▶ _Task requirements_
Copy every line of the listing below word for word, but leave the pictures out of your answer.

─── Task input

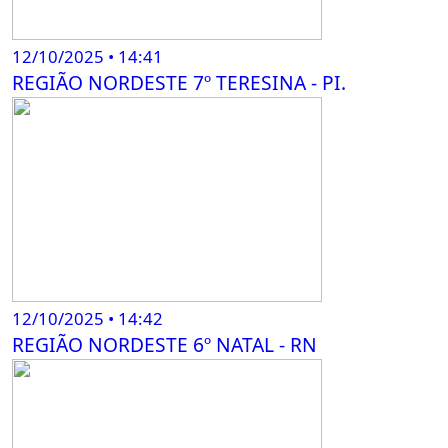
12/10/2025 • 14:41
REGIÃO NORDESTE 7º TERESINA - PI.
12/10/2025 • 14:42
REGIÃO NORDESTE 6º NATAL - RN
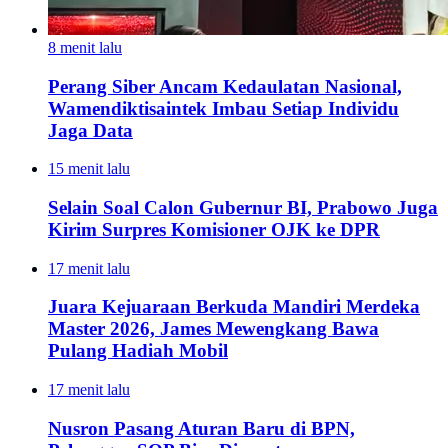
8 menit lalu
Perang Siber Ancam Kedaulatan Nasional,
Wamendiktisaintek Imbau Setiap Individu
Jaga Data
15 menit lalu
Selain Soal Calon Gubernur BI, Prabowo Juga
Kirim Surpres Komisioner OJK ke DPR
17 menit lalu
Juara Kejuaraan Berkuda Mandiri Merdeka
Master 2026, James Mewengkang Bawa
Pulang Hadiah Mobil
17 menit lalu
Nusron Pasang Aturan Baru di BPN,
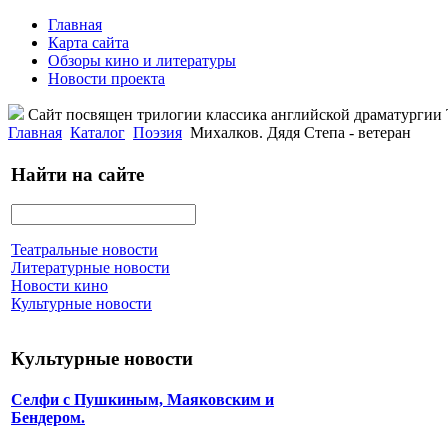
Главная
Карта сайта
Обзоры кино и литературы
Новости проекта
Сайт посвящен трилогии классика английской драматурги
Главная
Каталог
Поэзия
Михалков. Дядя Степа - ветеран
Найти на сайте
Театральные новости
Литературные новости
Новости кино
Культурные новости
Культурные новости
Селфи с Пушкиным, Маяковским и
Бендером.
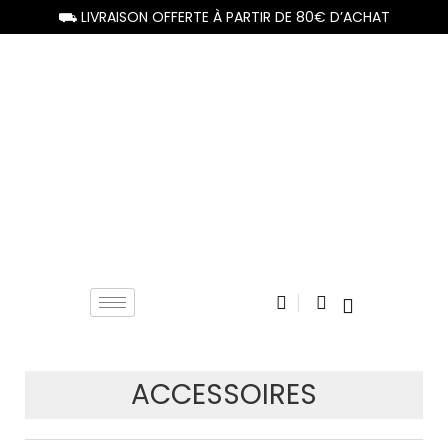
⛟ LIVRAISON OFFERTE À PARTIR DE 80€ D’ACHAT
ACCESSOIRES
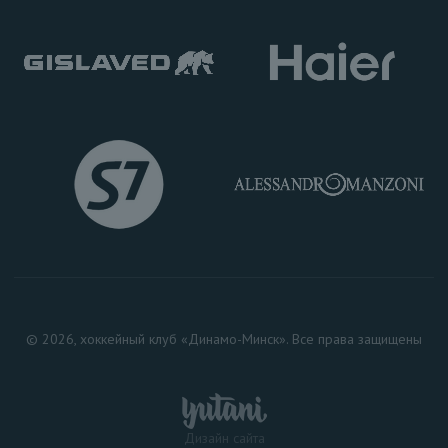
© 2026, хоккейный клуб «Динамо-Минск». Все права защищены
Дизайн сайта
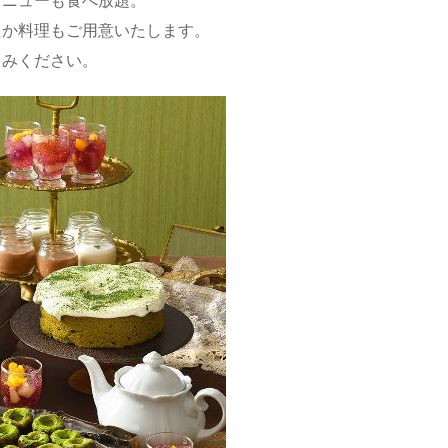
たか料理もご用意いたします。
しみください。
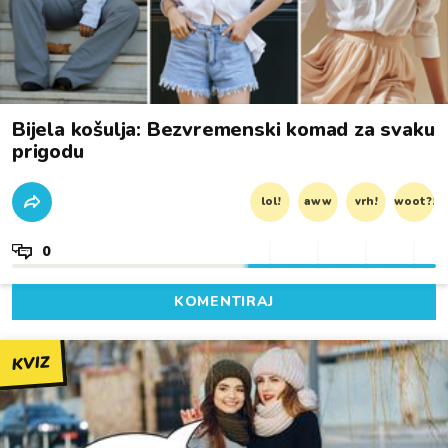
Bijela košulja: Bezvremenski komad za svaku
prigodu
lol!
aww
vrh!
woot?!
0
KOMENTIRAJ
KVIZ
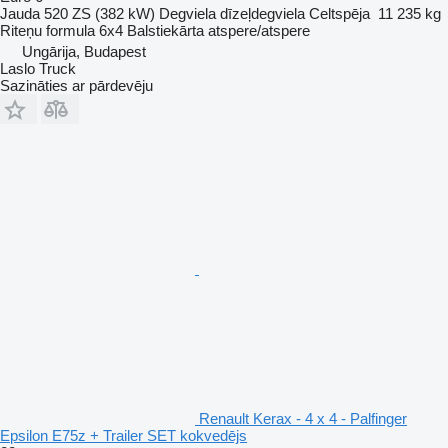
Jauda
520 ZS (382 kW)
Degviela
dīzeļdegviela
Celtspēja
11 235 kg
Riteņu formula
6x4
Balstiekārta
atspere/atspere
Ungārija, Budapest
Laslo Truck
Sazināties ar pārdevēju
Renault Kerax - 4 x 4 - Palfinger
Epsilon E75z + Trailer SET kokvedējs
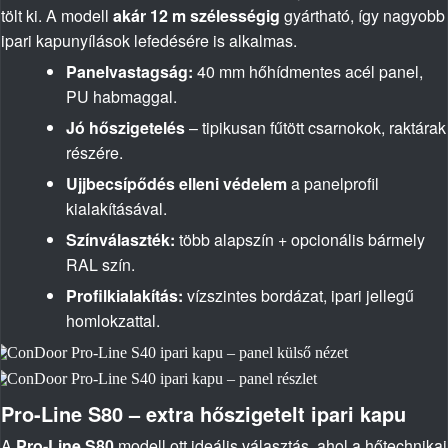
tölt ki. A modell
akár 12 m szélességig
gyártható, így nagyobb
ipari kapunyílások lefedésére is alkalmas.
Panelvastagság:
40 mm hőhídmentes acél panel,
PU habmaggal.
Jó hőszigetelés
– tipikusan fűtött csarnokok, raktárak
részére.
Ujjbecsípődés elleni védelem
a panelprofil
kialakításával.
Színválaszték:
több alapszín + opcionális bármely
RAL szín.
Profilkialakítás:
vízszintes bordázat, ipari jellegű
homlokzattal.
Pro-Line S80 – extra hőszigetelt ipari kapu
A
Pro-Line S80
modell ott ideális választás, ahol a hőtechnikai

──────

▶ _Result below_
12/10/2025 • 14:41
REGIÃO NORDESTE 7º TERESINA - PI.
12/10/2025 • 14:42
REGIÃO NORDESTE 6º NATAL - RN
8 menit lalu
Perang Siber Ancam Kedaulatan Nasional,
Wamendiktisaintek Imbau Setiap Individu
Jaga Data
15 menit lalu
Selain Soal Calon Gubernur BI, Prabowo Juga
Kirim Surpres Komisioner OJK ke DPR
17 menit lalu
Juara Kejuaraan Berkuda Mandiri Merdeka
Master 2026, James Mewengkang Bawa
Pulang Hadiah Mobil
17 menit lalu
Nusron Pasang Aturan Baru di BPN,
Главная
Карта сайта
Обзоры кино и литературы
Новости проекта
Сайт посвящен трилогии классика английской драматурги
Главная
Каталог
Поэзия
Михалков. Дядя Степа - ветеран
Найти на сайте
Театральные новости
Литературные новости
Новости кино
Культурные новости
Культурные новости
Селфи с Пушкиным, Маяковским и
Бендером.
⛟ LIVRAISON OFFERTE À PARTIR DE 80€ D’ACHAT
ACCESSOIRES
© 2026, хоккейный клуб «Динамо-Минск». Все права защищены
Дизайн сайта
たか料理もご用意いたします。
しみください。
Bijela košulja: Bezvremenski komad za svaku
prigodu
lol!
aww
vrh!
woot?!
0
KOMENTIRAJ
KVIZ
Jauda
520 ZS (382 kW)
Degviela
dīzeļdegviela
Celtspēja
11 235 kg
Riteņu formula
6x4
Balstiekārta
atspere/atspere
Ungārija, Budapest
Laslo Truck
Sazināties ar pārdevēju
Renault Kerax - 4 x 4 - Palfinger
Epsilon E75z + Trailer SET kokvedējs
tölt ki. A modell
akár 12 m szélességig
gyártható, így nagyobb
ipari kapunyílások lefedésére is alkalmas.
Panelvastagság:
40 mm hőhídmentes acél panel,
PU habmaggal.
Jó hőszigetelés
– tipikusan fűtött csarnokok, raktárak
részére.
Ujjbecsípődés elleni védelem
a panelprofil
kialakításával.
Színválaszték:
több alapszín + opcionális bármely
RAL szín.
Profilkialakítás:
vízszintes bordázat, ipari jellegű
homlokzattal.
Pro-Line S80 – extra hőszigetelt ipari kapu
A
Pro-Line S80
modell ott ideális választás, ahol a hőtechnikai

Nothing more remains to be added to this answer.